▶ _To do_:
**a.** In the essay on heartbreak, how old was the writer at the time of the first broken heart?
**b.** Write the next part of the essay on heartbreak, continuing after its last sentence.
Provided text section start
Doctors can cure everything, right? They can mend collapsed lungs, torn muscles, clogged arteries, torn rotator cuffs, fractured skulls, dislocated arms, broken hips, broken legs, etc. but one thing they cannot fix is a broken heart.
Broken hearts are painful. A broken heart affects the mind, the entire physical body, the capacity to eat, sleep and breathe. Robert Browning once said, “Take away love and our earth is a tomb.”
In the grand total of 20 years, I’ve had my heart broken twice. The first was with my first love when I was 15. It was my first experience with a broken heart and the only thing that finally got me through was realizing I was young and I can do much better. However, it still didn’t make the task of getting over it easy. It took a long time to heal from that hurt since it was the first time I have ever felt and experienced love with another person so closely and deeply.
My second broken heart was recent (too recent to talk about with any detail). Sometimes the best cure is getting back out there and finding love again. Other times, it’s just retreating all together. That’s where I am right now. The hurt, the feelings of deception, of mistrust, of feeling used, and inadequate, just makes you want to hide. I am retreating into the abyss of singleness! I’m joining St. Pepper’s Lonely Hearts Club, I’m staying at the Heartbreak Hotel, and I’m singing “what do you get when you fall in love, you only get lies and pain and sorrow”. But, I Will Survive – Hey hey!
Provided text section end
Data supplied section start
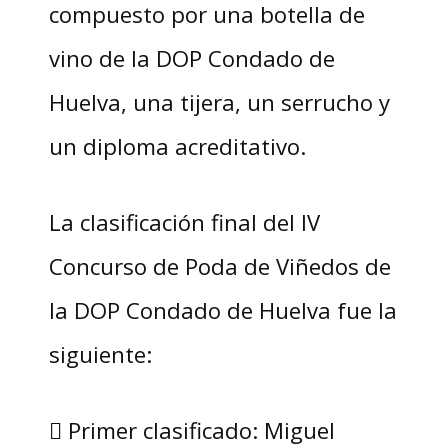
compuesto por una botella de
vino de la DOP Condado de
Huelva, una tijera, un serrucho y
un diploma acreditativo.
La clasificación final del IV
Concurso de Poda de Viñedos de
la DOP Condado de Huelva fue la
siguiente:
 Primer clasificado: Miguel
Data supplied section end
▶ _Per-task outputs_:
**a.** 15

**b.**
Trusting my heart to someone again soon would be a near impossible feat for me. It will most likely always be a problem. How can a nice girl with the greatest Dad ever and two perfect grandfathers for male role models find herself so cynical about men? Guess I can’t find one that comes anywhere close to them. Blog writing helps. It helps me get off my chest what I’m feeling. I’m sorry if this bores you, but as I said before it is like free therapy. Keeping my feelings in has been my style for a long time and it’s not very therapeutic. My cynicism is years in the making, not just from these two episodes but has been from dozens of dating diasters. Some of my feelings are from listening to what my friends go through. And it’s not that I haven’t hurt a guy, I have a few times. I’ve stopped dating guys sometimes for fear of getting hurt. It’s like pulling the reins in on a horse. And then the horse is wondering “What happened?”
So, now the pain (like a bad bad cold) will take its course…first heartache, then anger, then the ugly bitter stage (with the I can’t look at men stage in the middle), then the “eh, I’m over it”, then the “no, I’m not and it still hurts” stage, then the famous, he’s an a**hole stage, then the “I don’t care” stage, along with the “I’m not attracted to him anymore anyway” stage, then finally, and last but not least, after about two years, the “Who? Oh him” stage.